Mayor of San Vicente
- In office May 2023 – 23 March 2024

Personal details
- Born: Melany Brigitte García Farías 27 January 1997 Canoa, Ecuador
- Died: 23 March 2024 (aged 27) San Vicente, Ecuador
- Cause of death: Assassination by shooting
- Party: Citizen Revolution Movement
- Occupation: Politician, nurse, social worker

= Brigitte García =

Ecuadorian politician (1997–2024)

Melany Brigitte García Farías (27 January 1997 – 23 March 2024) was an Ecuadorian politician, nurse, and social worker who served as mayor of San Vicente from May 2023 until her assassination. She was a member of the left-wing Citizen Revolution Party.

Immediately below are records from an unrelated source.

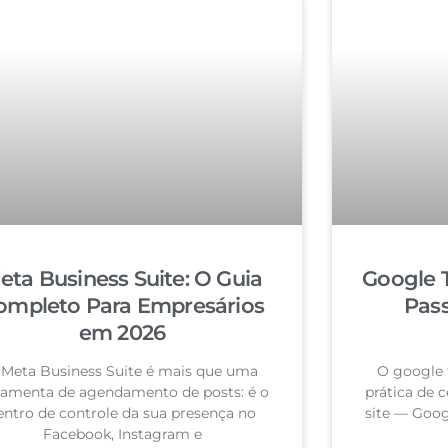
eta Business Suite: O Guia
Google 
ompleto Para Empresários
Pas
em 2026
 Meta Business Suite é mais que uma
O google 
ramenta de agendamento de posts: é o
prática de c
entro de controle da sua presença no
site — Goog
Facebook, Instagram e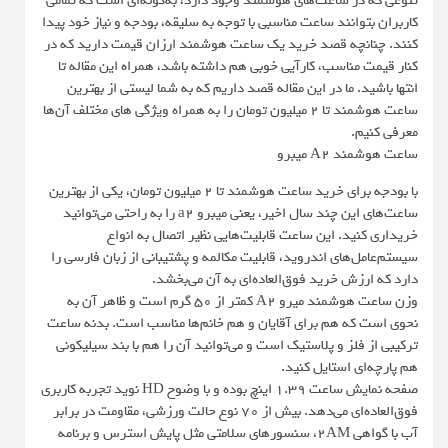
تنوعی که در ساعت‌های هوشمند وجود دارد، به‌گونه‌ای است که تمامی
کاربران بتوانند ساعت مناسبی با توجه به سلیقه، بودجه و نیاز خود پیدا
کنند. چنانچه قصد خرید یک ساعت هوشمند ارزان قیمت دارید که در
کنار قیمت مناسب، کارآیی خوبی هم داشته باشد، همراه این مقاله تا
انتها باشید. ما در این مقاله قصد داریم که به شما لیستی از بهترین
ساعت هوشمند تا ۲ میلیون تومان را به همراه ویژگی های مختلف آن‌ها
معرفی کنیم.
ساعت هوشمند A2 میبرو
با بودجه برای خرید ساعت هوشمند تا ۲ میلیون تومان، یکی از بهترین
ساعت‌های این چند سال اخیر، یعنی میبرو a2 را به راحتی می‌توانید
خریداری کنید. این ساعت قابلیت‌هایی نظیر اتصال به انواع
سیستم‌عامل‌های اندروید، قابلیت مکالمه و پشتیبانی از زبان فارسی را
دارد که ارزش خرید فوق‌العاده‌ای به آن می‌بخشد.
وزن ساعت هوشمند میرو A2 کمتر از ۵۰ گرم است و ظاهر آن به
نحوی است که هم برای آقایان و هم خانم‌ها مناسب است. بدنه ساعت
ترکیبی از فلز و پلاستیک است و می‌توانید آن را هم با بند سیلیکونی
هم پارچه‌ای استایل کنید.
صفحه نمایش ساعت ۱.۳۹ اینچ بوده و با وضوح HD نوید تجربه کاربری
فوق‌العاده‌ای می‌دهد. بیش از ۷۰ نوع حالت ورزشی، مقاومت در برابر
آب با گواهی 2AM، سنسورهای سلامتی مثل پایش استرس و برنامه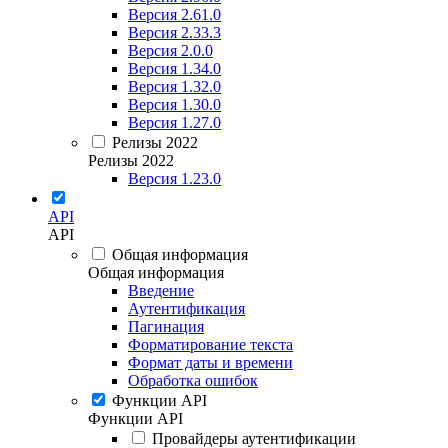
Версия 2.61.0
Версия 2.33.3
Версия 2.0.0
Версия 1.34.0
Версия 1.32.0
Версия 1.30.0
Версия 1.27.0
Релизы 2022
Релизы 2022
Версия 1.23.0
API
API
Общая информация
Общая информация
Введение
Аутентификация
Пагинация
Форматирование текста
Формат даты и времени
Обработка ошибок
Функции API
Функции API
Провайдеры аутентификации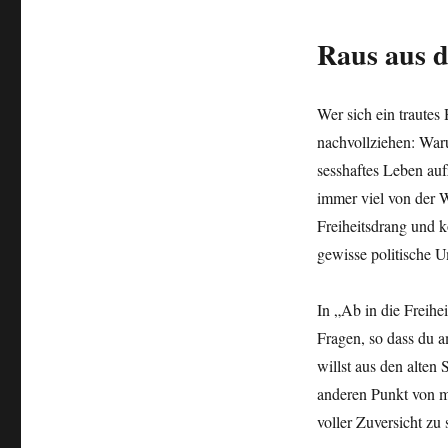
Raus aus d
Wer sich ein trautes
nachvollziehen: Waru
sesshaftes Leben au
immer viel von der W
Freiheitsdrang und k
gewisse politische 
In „Ab in die Freihe
Fragen, so dass du 
willst aus den alte
anderen Punkt von m
voller Zuversicht zu 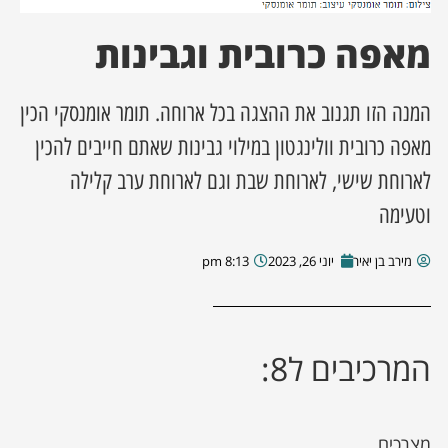
מאפה כרובית וגבינות
ן מסע מלחמה
ת השבוע
המנה הזו תגנוב את ההצגה בכל ארוחה. תומר אומנסקי הכין
מאפה כרובית וולינגטון במילוי גבינות שאתם חייבים להכין
ונים
לארוחת שישי, לארוחת שבת וגם לארוחת ערב קלילה
לות מקומית
וטעימה
דקס עסקים
מירב בן יאיר
יוני 26, 2023
8:13 pm
המרכיבים ל8:
מצרכים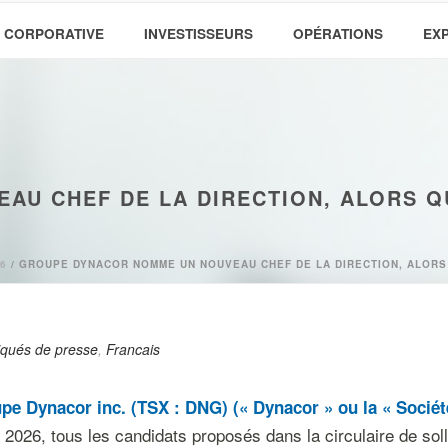
 CORPORATIVE
INVESTISSEURS
OPÉRATIONS
EX
U CHEF DE LA DIRECTION, ALORS QU
6
/ GROUPE DYNACOR NOMME UN NOUVEAU CHEF DE LA DIRECTION, ALORS 
ués de presse
,
Francais
pe Dynacor inc. (TSX
: DNG) («
Dynacor
» ou la «
Sociét
2026, tous les candidats proposés dans la circulaire de sollic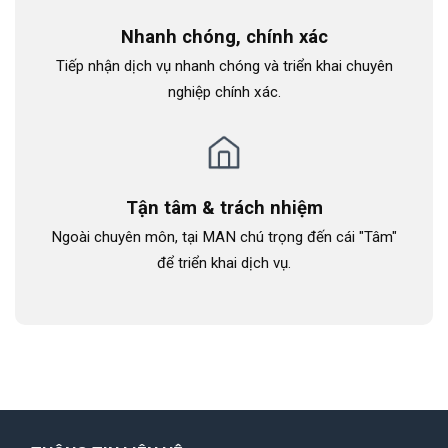
Nhanh chóng, chính xác
Tiếp nhận dịch vụ nhanh chóng và triển khai chuyên
nghiệp chính xác.
Tận tâm & trách nhiệm
Ngoài chuyên môn, tại MAN chú trọng đến cái "Tâm"
để triển khai dịch vụ.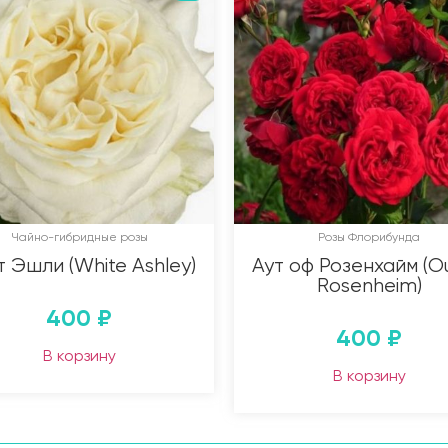
Чайно-гибридные розы
Розы Флорибунда
т Эшли (White Ashley)
Аут оф Розенхайм (Ou
Rosenheim)
400
₽
400
₽
В корзину
В корзину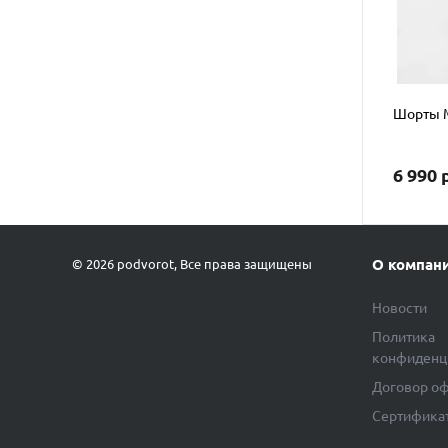
Шорты M
6 990 
О компан
© 2026 podvorot, Все права защищены
Новости
Политика
конфиденц
Договор о
Сертифика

On 23 March 2024, García was shot and killed, along with an aide. At the time of her death, she was the youngest mayor in Ecuador at 27 years old.

== Biography ==
Melany Brigitte García Farías was born on 27 January 1997 in Canoa. She was an educated nurse. At the age of 15, García worked for a health services company. She ran for mayor of San Vicente, at the age of 26, in February 2023, as a member of the left-wing Citizen Revolution Party. She was elected with 4,943 votes (37.48%) in a field of 8 candidates, taking office in May 2023.

=== Tenure ===
García focused on improving the quality of drinking water, installing sewers, and boosting local tourism through beaches. She also indicated that she planned to develop agriculture and the fishing industry in the region.

== Death ==
During the late evening of 23 March 2024, García was gunned down alongside her director of communications, Jairo Loor Meza, in a vehicle. She was 27. During the evening of 23 March, her family raised concerns as to her whereabouts. The bodies were found on 24 March at 1 am.

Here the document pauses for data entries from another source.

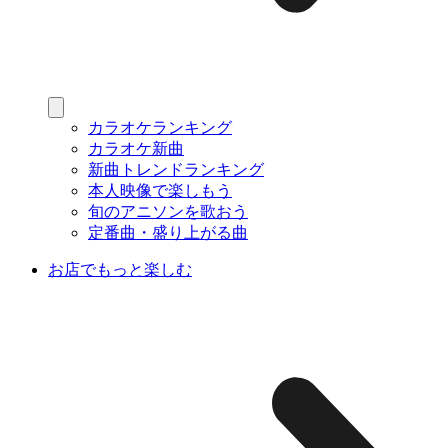
カラオケランキング
カラオケ新曲
新曲トレンドランキング
本人映像で楽しもう
旬のアニソンを歌おう
定番曲・盛り上がる曲
お店でもっと楽しむ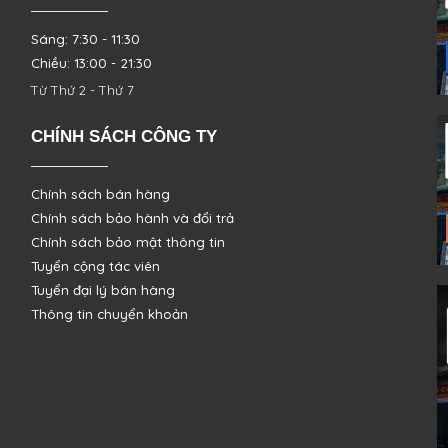
Sáng: 7:30 - 11:30
Chiều: 13:00 - 21:30
Từ Thứ 2 - Thứ 7
CHÍNH SÁCH CÔNG TY
Chính sách bán hàng
Chính sách bảo hành và đổi trả
Chính sách bảo mật thông tin
Tuyển cộng tác viên
Tuyển đại lý bán hàng
Thông tin chuyển khoản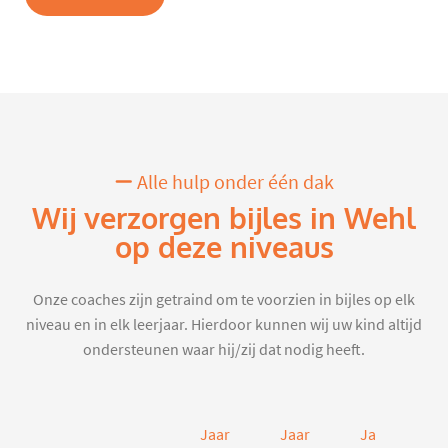
Alle hulp onder één dak
Wij verzorgen bijles in Wehl
op deze niveaus
Onze coaches zijn getraind om te voorzien in bijles op elk
niveau en in elk leerjaar. Hierdoor kunnen wij uw kind altijd
ondersteunen waar hij/zij dat nodig heeft.
Jaar
Jaar
Jaar
J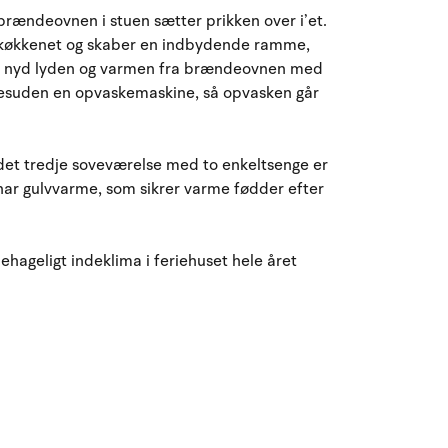
August 2026
rændeovnen i stuen sætter prikken over i’et.
d køkkenet og skaber en indbydende ramme,
ma
ti
on
to
fr
lø
sø
ller nyd lyden og varmen fra brændeovnen med
27
28
29
30
31
1
2
31
 desuden en opvaskemaskine, så opvasken går
3
4
5
6
7
8
32
9
det tredje soveværelse med to enkeltsenge er
e har gulvvarme, som sikrer varme fødder efter
10
11
12
13
14
15
16
33
17
18
19
20
21
22
23
34
hageligt indeklima i feriehuset hele året
24
25
26
27
28
29
30
35
31
1
2
3
4
5
6
36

According to an autopsy they were killed on 23 March at around 11 pm, and according to police sources, they were shot from the backseat of a car in the neck and head. Jairo Loor Meza was shot first. They were both found to have had been shot multiple times.

Local media indicate that previously there had been no indications of threats and that the mayor did not have any police protection. The killing followed on other violence against political figures in the area and the country.